Still, in the 'sphere, the reaction was that Huntsman is not, cannot be, really trying to win the GOP nomination in 2012. Moderately conservative pundits such as David Frum and Andrew Sullivan imagine that he's really positioning himself to run in 2016. By then, the thinking goes, the party will have begun to pick itself out of the ruins of a Goldwater-like defeat suffered by its Perry/Bachmann ticket and will look to the guy they should have nominated last time.

Or, as posited by such disparate voices as Alyssa Rosenberg at the liberal Think Progress and Andrew Mellon at the conservative Big Government blogs, Huntsman has an even more unusual gambit in mind. He will make a show of trying to bring the Republicans back to the course of reason, bemoan the party's apparent willingness to drive the economy into the ground and become the modern anti-science, know-nothing party, then realize he can best serve the nation by running as an independent.

To those who cannot trust Huntsman because he actually worked for President Obama as his ambassador to China, the outcome of such a move would be to split the Republican and the anti-Obama votes and return the incumbent to office for four more years.
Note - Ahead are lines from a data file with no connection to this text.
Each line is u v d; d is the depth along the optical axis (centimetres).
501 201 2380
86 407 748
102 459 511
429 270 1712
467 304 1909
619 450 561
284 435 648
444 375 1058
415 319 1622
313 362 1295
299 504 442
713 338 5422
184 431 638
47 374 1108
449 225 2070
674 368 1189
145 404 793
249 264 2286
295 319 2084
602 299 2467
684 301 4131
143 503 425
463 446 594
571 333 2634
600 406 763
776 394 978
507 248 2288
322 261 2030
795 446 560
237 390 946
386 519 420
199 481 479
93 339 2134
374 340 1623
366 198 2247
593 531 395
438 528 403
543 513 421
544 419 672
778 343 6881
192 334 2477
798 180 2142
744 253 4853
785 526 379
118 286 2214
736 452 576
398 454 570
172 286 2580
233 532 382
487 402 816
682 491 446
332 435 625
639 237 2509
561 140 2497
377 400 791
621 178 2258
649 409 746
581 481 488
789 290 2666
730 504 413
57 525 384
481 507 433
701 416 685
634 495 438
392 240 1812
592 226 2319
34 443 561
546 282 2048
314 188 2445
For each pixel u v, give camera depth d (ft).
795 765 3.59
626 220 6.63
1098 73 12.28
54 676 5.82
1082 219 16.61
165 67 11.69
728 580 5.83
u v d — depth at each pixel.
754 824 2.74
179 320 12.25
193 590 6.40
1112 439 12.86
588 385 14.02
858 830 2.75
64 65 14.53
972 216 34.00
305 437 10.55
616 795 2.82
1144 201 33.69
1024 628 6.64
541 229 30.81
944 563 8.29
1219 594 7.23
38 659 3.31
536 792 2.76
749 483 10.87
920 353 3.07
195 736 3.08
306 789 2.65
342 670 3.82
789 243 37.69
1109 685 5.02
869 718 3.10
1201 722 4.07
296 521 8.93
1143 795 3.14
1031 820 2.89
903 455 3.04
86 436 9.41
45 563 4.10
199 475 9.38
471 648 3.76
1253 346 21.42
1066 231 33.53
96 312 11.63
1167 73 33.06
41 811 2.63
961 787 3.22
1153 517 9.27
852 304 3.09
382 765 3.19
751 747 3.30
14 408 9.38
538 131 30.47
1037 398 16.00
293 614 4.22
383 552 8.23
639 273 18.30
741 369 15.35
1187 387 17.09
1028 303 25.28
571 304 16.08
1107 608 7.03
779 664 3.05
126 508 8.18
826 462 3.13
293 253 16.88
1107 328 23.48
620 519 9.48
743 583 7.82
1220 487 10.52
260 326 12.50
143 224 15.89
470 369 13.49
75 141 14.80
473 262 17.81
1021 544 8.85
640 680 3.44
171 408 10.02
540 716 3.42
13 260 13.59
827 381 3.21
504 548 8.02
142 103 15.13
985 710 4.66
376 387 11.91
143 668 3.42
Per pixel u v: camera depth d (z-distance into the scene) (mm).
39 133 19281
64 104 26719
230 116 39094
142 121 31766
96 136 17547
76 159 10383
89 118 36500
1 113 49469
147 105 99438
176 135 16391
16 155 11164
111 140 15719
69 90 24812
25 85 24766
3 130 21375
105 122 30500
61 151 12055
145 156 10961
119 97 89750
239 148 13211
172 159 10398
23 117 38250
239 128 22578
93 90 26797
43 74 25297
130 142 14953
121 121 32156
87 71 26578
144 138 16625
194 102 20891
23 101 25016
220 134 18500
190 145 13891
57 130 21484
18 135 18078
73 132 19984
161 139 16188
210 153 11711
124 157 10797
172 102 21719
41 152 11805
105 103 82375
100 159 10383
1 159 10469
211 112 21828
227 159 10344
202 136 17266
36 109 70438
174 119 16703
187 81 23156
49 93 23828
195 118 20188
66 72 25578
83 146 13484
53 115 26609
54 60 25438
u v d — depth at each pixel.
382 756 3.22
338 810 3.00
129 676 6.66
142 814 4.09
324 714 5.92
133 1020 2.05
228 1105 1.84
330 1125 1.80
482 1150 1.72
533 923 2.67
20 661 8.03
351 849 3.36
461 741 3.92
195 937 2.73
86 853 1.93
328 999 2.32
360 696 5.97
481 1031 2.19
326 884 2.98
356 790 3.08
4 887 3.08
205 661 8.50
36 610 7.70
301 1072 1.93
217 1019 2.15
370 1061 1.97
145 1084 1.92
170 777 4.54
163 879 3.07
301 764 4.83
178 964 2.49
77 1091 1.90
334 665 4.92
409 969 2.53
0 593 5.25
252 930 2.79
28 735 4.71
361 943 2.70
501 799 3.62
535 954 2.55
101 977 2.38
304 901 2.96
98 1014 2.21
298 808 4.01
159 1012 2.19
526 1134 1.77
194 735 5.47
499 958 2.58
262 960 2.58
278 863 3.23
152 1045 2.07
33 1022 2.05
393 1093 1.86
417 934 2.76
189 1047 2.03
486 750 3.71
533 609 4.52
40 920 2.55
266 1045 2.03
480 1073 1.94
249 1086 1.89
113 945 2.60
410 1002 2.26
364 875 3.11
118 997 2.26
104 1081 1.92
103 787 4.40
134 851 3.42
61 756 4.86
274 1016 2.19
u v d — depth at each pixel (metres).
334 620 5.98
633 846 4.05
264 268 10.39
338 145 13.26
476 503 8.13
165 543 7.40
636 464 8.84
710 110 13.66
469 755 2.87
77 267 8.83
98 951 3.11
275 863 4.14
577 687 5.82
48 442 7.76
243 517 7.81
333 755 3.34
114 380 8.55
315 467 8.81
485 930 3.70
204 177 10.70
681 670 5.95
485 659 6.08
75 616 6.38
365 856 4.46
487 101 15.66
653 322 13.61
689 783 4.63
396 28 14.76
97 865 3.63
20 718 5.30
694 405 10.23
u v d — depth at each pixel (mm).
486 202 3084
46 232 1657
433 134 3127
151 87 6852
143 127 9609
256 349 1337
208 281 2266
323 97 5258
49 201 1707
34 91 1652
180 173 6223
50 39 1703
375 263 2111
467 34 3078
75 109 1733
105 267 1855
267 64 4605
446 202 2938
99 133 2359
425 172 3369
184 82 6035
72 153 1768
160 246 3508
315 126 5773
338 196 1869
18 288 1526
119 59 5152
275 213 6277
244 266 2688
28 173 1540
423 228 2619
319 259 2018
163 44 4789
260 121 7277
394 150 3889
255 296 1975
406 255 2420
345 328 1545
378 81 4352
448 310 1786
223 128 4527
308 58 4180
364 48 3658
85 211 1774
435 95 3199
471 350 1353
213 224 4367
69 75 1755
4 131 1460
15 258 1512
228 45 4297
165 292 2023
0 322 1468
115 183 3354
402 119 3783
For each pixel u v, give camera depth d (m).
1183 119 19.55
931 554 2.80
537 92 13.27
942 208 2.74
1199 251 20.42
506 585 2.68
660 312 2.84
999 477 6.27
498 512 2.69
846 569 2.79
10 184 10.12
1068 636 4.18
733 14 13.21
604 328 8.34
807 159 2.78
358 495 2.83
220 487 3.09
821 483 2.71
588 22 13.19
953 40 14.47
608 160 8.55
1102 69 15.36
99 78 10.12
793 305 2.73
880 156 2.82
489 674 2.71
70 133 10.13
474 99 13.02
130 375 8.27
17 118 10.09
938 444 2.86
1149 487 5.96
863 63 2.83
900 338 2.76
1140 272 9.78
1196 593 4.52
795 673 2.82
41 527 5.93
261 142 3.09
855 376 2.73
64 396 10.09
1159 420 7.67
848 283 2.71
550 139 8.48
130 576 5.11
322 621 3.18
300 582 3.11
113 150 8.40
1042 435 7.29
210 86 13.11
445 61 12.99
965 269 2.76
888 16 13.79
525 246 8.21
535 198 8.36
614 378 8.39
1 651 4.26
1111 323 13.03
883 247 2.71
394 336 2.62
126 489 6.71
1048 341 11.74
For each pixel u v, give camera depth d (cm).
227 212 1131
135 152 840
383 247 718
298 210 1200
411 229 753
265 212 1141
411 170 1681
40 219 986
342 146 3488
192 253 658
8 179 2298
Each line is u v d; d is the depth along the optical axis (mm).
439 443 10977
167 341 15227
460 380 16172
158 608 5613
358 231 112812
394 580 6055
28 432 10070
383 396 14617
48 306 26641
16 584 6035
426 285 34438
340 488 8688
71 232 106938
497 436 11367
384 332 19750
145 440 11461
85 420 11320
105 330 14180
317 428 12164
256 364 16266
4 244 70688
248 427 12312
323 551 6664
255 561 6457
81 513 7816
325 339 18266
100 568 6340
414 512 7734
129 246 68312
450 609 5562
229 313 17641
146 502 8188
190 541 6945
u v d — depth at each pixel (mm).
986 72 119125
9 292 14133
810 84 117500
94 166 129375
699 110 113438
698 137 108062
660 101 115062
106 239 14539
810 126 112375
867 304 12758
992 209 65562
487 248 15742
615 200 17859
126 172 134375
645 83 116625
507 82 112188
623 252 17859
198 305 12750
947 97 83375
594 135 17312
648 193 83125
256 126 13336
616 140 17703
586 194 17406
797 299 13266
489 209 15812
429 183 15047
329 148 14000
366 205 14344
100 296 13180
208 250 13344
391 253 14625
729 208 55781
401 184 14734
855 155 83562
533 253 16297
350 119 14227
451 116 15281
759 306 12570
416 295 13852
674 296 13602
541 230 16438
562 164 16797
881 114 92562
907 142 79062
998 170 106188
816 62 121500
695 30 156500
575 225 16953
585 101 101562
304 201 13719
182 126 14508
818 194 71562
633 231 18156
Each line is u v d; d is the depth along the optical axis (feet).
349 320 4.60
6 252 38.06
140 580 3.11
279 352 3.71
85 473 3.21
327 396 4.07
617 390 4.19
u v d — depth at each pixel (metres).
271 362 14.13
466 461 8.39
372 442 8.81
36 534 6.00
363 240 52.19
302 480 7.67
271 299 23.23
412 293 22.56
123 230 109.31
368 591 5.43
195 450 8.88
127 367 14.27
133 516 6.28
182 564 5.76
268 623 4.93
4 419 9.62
Which, to the conspiracy minded, is the whole point.

Of course, there's the plan that Huntsman claims to be following. It's that the Iowa GOP electorate, where so much of the attention is now focused, is not only to the right of the country, but to the right of the party as found in such other key states as New Hampshire and Florida.

And, as Huntsman says, it is really far too early for anyone to declare any winners and losers. As Presidents Michael Dukakis, John McCain and Hillary Rodham Clinton can attest.